Records for the task: Begin

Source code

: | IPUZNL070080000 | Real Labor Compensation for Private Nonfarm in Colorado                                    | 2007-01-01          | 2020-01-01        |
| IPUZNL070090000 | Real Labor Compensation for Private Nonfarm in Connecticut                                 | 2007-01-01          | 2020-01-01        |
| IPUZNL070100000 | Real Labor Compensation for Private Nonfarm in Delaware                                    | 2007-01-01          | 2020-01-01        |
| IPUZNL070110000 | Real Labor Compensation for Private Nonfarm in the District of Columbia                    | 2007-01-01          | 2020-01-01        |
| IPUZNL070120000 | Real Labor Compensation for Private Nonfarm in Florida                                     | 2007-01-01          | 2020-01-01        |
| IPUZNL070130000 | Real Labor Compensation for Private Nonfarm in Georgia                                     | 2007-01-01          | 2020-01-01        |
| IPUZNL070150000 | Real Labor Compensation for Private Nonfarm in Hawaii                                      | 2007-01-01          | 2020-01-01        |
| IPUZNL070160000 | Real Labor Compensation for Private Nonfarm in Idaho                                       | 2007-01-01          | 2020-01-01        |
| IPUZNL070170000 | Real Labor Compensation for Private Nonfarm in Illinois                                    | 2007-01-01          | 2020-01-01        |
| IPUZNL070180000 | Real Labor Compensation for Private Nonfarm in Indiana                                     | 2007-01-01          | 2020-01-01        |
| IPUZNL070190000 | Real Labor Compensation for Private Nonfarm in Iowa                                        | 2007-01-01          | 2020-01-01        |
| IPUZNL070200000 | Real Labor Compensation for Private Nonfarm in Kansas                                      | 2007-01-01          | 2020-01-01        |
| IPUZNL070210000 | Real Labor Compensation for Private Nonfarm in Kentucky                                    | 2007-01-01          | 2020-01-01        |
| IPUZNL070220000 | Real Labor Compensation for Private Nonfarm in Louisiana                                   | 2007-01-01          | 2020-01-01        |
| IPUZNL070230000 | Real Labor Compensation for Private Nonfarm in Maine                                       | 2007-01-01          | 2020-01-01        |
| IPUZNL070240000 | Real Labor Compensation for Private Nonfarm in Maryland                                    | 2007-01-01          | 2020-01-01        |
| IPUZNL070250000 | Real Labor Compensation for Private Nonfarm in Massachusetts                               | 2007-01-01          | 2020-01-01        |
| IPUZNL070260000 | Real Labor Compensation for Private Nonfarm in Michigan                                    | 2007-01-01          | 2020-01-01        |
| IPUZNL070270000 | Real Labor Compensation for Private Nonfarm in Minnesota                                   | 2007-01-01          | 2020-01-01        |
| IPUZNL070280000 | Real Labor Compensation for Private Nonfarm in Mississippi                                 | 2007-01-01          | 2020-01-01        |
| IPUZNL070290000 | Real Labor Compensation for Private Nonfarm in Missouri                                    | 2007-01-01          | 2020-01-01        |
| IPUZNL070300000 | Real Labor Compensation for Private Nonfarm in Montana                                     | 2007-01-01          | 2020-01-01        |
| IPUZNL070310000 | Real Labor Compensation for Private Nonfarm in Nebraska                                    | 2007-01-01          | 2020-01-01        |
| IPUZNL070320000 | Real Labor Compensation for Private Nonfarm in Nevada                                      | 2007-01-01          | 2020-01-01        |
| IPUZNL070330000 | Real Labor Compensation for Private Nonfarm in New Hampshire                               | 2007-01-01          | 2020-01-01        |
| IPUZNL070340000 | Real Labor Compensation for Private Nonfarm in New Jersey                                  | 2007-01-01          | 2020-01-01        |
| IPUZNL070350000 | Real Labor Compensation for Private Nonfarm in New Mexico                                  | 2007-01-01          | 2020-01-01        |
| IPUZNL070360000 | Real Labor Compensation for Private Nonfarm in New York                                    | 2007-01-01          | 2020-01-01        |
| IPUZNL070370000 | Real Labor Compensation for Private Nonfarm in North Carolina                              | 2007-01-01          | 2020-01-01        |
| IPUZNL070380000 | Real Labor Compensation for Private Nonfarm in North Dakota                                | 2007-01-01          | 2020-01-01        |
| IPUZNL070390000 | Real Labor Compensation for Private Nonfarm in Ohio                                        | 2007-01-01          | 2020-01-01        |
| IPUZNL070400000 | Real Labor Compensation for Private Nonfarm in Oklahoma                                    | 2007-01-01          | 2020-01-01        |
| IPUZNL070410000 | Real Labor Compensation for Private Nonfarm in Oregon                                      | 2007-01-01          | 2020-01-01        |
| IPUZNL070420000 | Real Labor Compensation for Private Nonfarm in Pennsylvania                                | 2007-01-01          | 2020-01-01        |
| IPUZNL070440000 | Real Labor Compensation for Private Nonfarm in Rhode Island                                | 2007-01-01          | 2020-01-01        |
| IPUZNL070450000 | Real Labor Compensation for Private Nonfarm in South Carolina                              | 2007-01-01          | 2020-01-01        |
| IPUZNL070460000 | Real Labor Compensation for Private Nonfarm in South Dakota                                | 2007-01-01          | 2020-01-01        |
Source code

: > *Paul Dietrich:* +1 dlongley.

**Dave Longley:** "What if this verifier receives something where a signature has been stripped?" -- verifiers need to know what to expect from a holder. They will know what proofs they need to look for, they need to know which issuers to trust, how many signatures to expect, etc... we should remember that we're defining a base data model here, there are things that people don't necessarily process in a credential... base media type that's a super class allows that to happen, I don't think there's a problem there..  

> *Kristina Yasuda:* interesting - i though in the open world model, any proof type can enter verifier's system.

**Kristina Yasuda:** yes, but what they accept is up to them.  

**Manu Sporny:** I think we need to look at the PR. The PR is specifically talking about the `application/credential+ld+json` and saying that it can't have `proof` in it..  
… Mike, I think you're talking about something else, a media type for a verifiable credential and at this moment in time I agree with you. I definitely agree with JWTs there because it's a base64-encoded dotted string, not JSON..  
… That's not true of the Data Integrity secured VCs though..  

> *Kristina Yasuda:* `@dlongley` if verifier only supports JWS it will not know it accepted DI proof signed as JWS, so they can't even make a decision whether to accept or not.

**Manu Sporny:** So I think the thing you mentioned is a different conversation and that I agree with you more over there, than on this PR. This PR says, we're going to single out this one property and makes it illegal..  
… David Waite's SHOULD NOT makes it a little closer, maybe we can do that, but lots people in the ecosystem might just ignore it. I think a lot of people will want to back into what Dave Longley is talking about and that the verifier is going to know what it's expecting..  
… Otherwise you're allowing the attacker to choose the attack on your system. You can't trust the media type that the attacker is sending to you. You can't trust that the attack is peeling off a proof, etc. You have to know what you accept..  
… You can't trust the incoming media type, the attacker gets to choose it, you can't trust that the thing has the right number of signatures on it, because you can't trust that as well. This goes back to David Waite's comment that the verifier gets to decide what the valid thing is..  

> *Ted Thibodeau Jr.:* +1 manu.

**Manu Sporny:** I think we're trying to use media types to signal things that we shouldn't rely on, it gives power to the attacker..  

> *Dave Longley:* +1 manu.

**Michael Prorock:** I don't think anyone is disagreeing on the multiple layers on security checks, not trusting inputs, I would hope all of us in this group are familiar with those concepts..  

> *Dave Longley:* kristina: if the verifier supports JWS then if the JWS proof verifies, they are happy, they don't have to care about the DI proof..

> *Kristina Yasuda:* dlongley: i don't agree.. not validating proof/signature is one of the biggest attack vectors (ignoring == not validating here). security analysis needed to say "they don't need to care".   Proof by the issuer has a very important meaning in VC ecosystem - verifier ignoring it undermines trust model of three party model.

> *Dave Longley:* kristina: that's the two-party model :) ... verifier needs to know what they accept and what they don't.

Records for the task: End

Report, for the data above, every line in which the string "Sporny" appears.

• Exercise answer:
**Manu Sporny:** I think we need to look at the PR. The PR is specifically talking about the `application/credential+ld+json` and saying that it can't have `proof` in it..  
**Manu Sporny:** So I think the thing you mentioned is a different conversation and that I agree with you more over there, than on this PR. This PR says, we're going to single out this one property and makes it illegal..  
**Manu Sporny:** I think we're trying to use media types to signal things that we shouldn't rely on, it gives power to the attacker..  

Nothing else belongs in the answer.